Si riparte, ovviamente, dal giudice che qualche giorno fa ha disposto un processo contro il presidente Maurizio Fugatti nonostante il pm avesse chiesto un'archiviazione: questo perché la Provincia fece abbattere un orso senza dimostrarne «adeguatamente» la pericolosità, come la legge pretendeva, o meglio: come pretendeva il modo italiano di interpretare la legge. L'orso M90 era già monitorato da tempo per sue precedenti aggressività e, secondo il pm, c'era il rischio che «se ti perdi nei formalismi, nel frattempo, succeda qualcosa». Ed era già successo, qualcosa, in passato.

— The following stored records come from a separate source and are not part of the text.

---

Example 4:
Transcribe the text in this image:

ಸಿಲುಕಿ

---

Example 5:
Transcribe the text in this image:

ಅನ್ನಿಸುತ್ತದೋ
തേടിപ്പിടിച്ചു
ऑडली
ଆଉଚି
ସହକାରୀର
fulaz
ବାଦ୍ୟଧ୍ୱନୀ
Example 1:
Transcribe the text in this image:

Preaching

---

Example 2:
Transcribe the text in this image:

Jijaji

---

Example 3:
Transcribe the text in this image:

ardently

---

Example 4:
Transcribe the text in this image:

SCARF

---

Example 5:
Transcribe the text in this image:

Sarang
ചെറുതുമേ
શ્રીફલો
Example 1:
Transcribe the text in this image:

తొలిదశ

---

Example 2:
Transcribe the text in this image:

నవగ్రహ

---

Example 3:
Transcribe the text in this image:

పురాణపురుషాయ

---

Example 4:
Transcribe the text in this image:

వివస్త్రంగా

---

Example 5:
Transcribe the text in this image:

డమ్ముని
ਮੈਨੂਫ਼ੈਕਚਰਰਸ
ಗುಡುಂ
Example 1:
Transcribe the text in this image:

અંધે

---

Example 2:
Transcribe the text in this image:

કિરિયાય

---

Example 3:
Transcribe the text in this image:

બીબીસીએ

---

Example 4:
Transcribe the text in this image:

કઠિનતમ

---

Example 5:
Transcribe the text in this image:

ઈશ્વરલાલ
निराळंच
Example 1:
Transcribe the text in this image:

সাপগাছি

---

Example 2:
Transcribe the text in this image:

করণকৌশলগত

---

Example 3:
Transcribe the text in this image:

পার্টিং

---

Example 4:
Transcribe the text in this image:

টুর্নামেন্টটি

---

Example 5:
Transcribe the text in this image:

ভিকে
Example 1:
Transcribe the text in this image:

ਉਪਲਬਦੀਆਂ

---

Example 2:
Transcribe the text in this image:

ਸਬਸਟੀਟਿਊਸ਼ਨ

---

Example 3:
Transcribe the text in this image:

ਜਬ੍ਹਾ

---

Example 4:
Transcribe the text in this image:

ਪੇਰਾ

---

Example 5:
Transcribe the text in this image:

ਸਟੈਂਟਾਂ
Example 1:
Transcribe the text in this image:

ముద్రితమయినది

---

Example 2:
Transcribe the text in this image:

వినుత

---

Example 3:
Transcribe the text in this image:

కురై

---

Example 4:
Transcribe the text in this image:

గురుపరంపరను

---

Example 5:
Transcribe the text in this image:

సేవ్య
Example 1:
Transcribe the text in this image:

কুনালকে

Tra le ignoranze della nostra stampa (esclusa quella locale) c'è pure che in Trentino hanno il problema di arginare il neo-bracconaggio: pastori e coltivatori che sono esasperati dall'immobilismo statale e che stanno facendo da soli. Altrove non accade. In Germania l'orso «JJ1» aveva ucciso decine di animali da allevamento, e si era avvicinato a centri abitati: è stato abbattuto dopo un iter di 48 ore da un tiratore scelto, e nessuno direbbe che i tedeschi sono meno animalisti e ambientalisti di noi. In Austria e, in Tirolo e Carinzia, le ordinanze dei Länder sono atti lunghi due pagine, e concretizzati in poche ore: c'è una certa casistica. In Slovenia, da cui importammo dieci orsi 25 anni fa (ora sono diventati centinaia) ci sono delle quote annuali di abbattimento e hanno regolamentato persino la caccia. All'orso. In Svizzera la decisione di abbatterne uno e l'effettivo abbattimento possono convivere nello stesso giorno. Poi si varca il confine italiano ed ecco le carte accuratamente motivate che sono invece necessarie per fermare un orso ritenuto pericoloso: 1) istruttoria tecnico-scientifica; 2) parere Istituto protezione e ricerca ambientale; 3) prova che ogni alternativa sia stata tentata: 4) prova di «proporzionalità» del provvedimento; 5) prova di compatibilità con la conservazione della specie, 6) tracciabilità di ogni azione; 7) protocollo con anestetico e personale veterinario in loco. E, se manca uno solo di questi passaggi, l'atto è illegittimo e può essere impugnato, sospeso, ri-impugnato. Il Guardian ha scritto di «uniquely Italian legal maze», labirinto legale tipicamente italiano. Ma quello che persino stampa straniera ignora è la lista degli oppositori all'abbattimento di un orso pericoloso: Enpa, Lav, Oipa, Lac, Lndc, Wwf, Animalisti italiani e StopCasteller; manca lo spazio per tradurre tutte le sigle, anche se segnaliamo che una è la Lega per la difesa del cane. Sul piano politico, invece, si oppongono regolarmente Pd, Verdi, Europa verde, Sinistra Italiana, 5 Stelle e liste animaliste. Sul piano giudiziario, ancora, possono esprimersi Tar, Consiglio di Stato e Commissione europea: basta ricorrere.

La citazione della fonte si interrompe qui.